US President Donald Trump’s senior economic aides are expected to meet this week with a top Chinese economic official to discuss trade disputes between the United States and China.
White House spokeswoman Sarah Sanders told Reuters that Treasury Secretary Steven Mnuchin, US Trade Representative Robert Lighthizer and Trump’s economic adviser, Gary Cohn, are set to meet Chinese economic adviser Liu He in Washington.
The talks are likely to cover a range of differences including intellectual property and steel, according to the report.
Trump has long called for a more balanced trade relationship with China and threatened to impose a big “fine” against China to protect American intellectual property.

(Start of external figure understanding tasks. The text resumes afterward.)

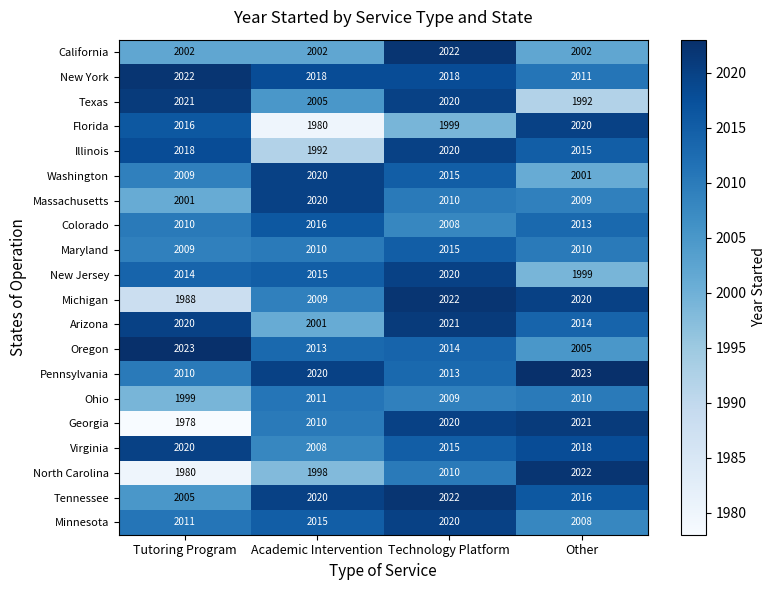

Which series has the largest range (max minus min)?

Georgia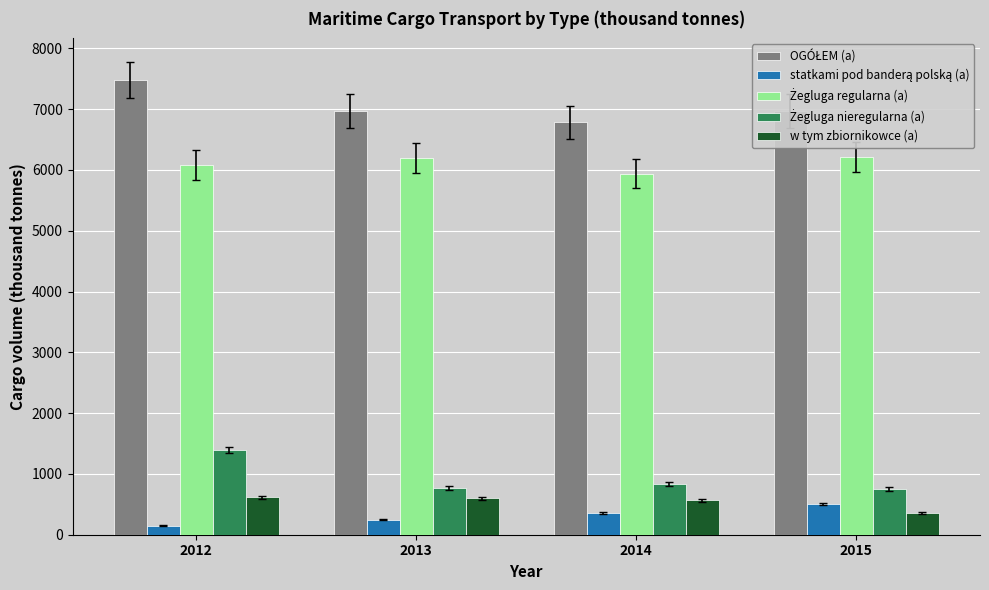

How many groups of bars are there?

4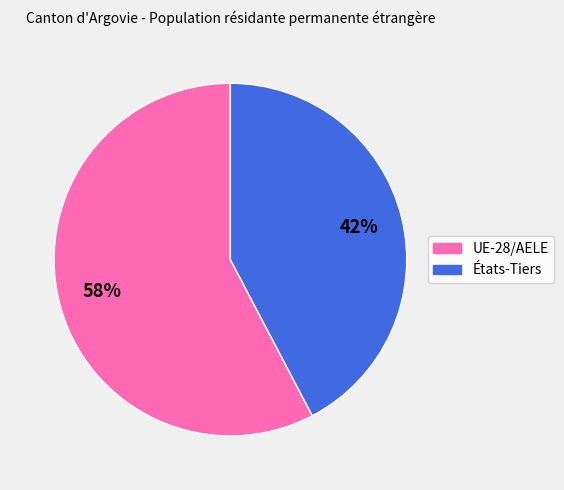

Is there any slice that represents more than half of the pie?

Yes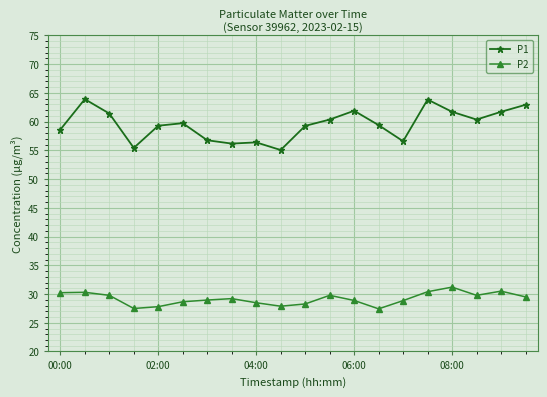

At how many categories does at least one series exceed 39?

20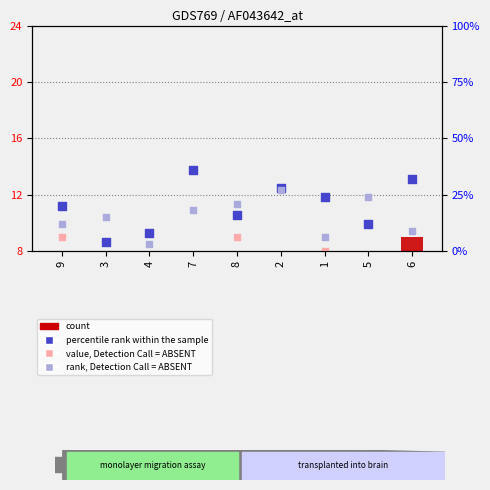

At how many categories does at least one series exceed 14?

8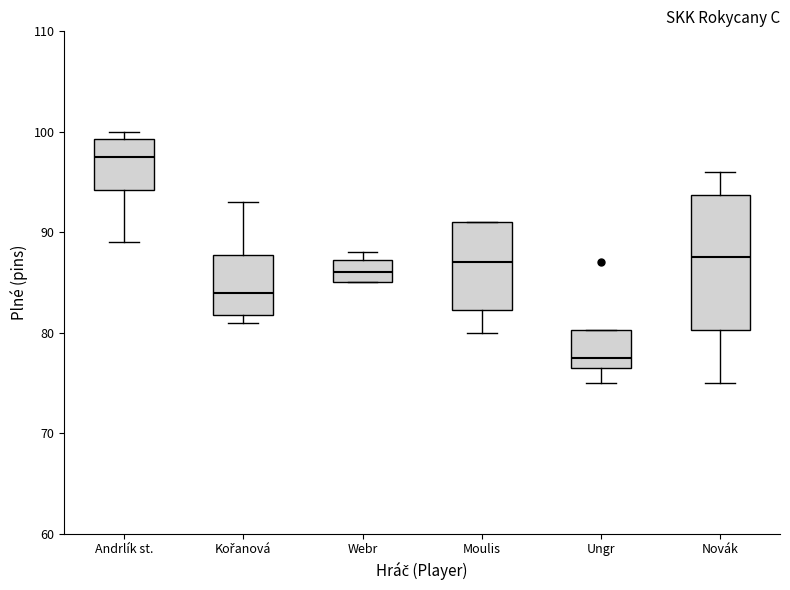

Reading left to right, transcribe this box plot: for each box, give where its median line is, the range the box spans, and where its two whiskers end, as read against the y-axis. The values are not printed on the chart, so give them approximately, as read against the axis.

Andrlík st.: median 98, box 94 to 99, whiskers 89 to 100
Kořanová: median 84, box 82 to 88, whiskers 81 to 93
Webr: median 86, box 85 to 87, whiskers 85 to 88
Moulis: median 87, box 82 to 91, whiskers 80 to 91
Ungr: median 78, box 77 to 80, whiskers 75 to 80
Novák: median 88, box 80 to 94, whiskers 75 to 96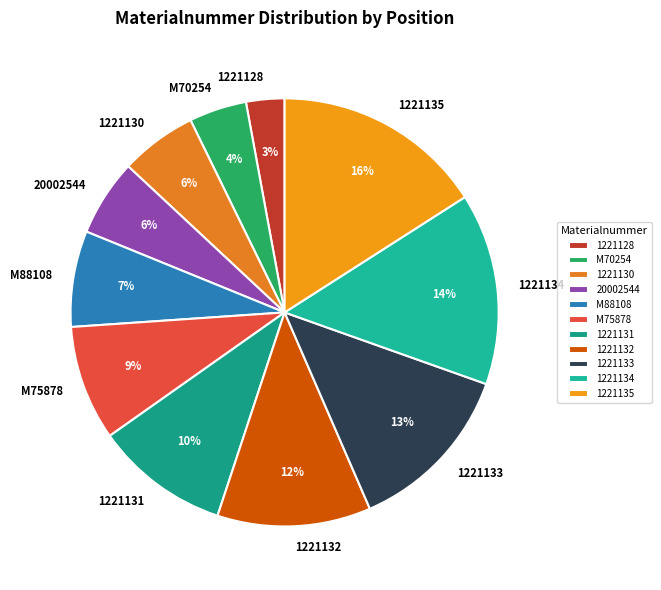

To the nearest percent, what is the combined percentage of M70254 and 20002544?

10%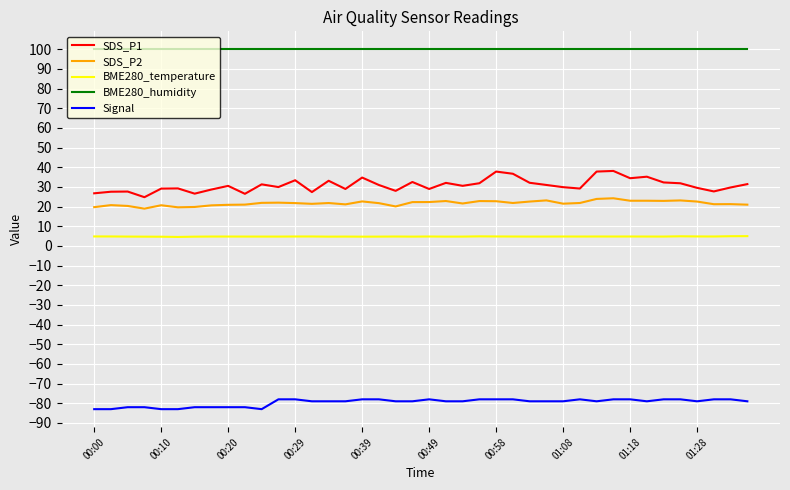

Does the chart display data point markers on the line(s)?

No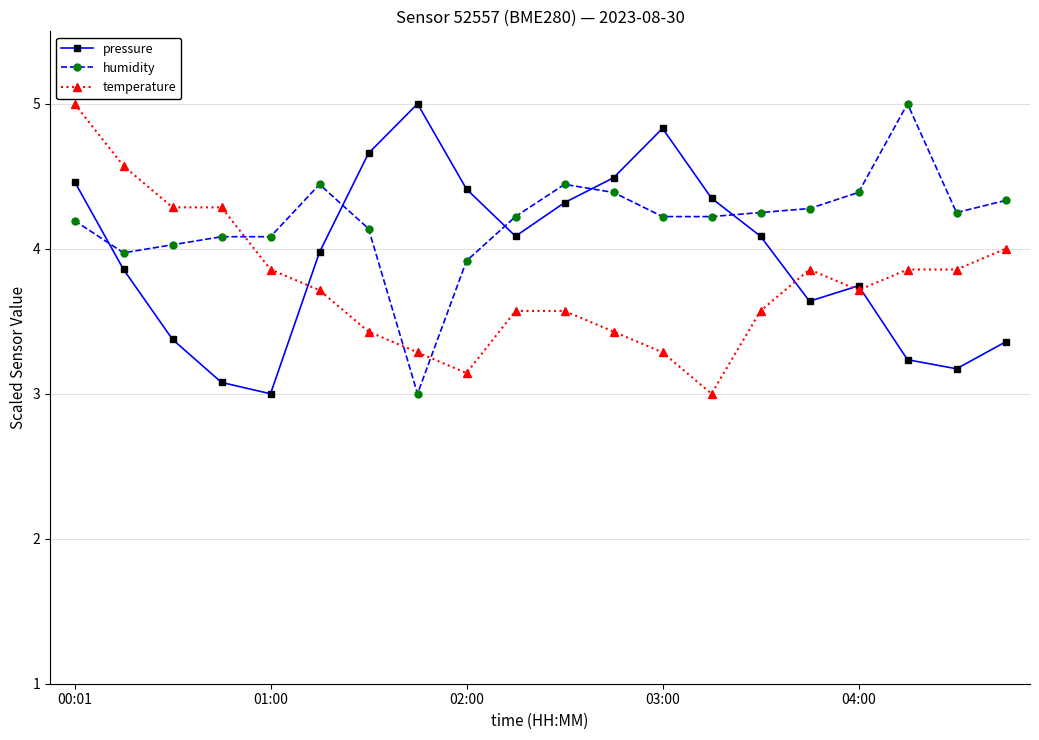

Which series ends up on top after the final intersection of humidity and temperature?

humidity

“I don’t think we’ve ever had a better relationship with China than we do right now,” Trump told reporters last Friday. “The only thing that can get in its way is trade, because it so one-sided, it’s so lopsided.”
A senior US official said there was skepticism on the American side that a trade breakthrough could be achieved any time soon.

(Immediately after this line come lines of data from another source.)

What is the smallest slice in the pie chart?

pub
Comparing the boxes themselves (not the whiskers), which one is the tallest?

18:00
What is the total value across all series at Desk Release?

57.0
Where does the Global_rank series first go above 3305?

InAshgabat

“We’re trying to treat this with an open mind. But the Chinese don’t really want to make a deal. They like the status quo,” Reuters cited the unidentified official as saying.
The US Commerce Department said on Tuesday that it is imposing duties on imports of aluminum foil from China after determining that the product is being sold in the US at less than their fair value.
“This administration is committed to trade that is fair and reciprocal, and we will not allow American workers and businesses to be harmed by unfair imports,” Commerce Secretary Wilbur Ross said.
Reuters cited a source close to the White House as saying that Trump had expressed interest in imposing a tariff of at least 24 percent on steel imports from China.
The Commerce Department recommended earlier this month that Trump impose stiff curbs on steel imports from China and other countries.
It offered the president several options ranging from global and country-specific tariffs to broad import quotas.
A blanket tariff on steel would cover every steel and aluminum product entering the American market from China.
China has said it will oppose any “unfair and unreasonable” trade measures.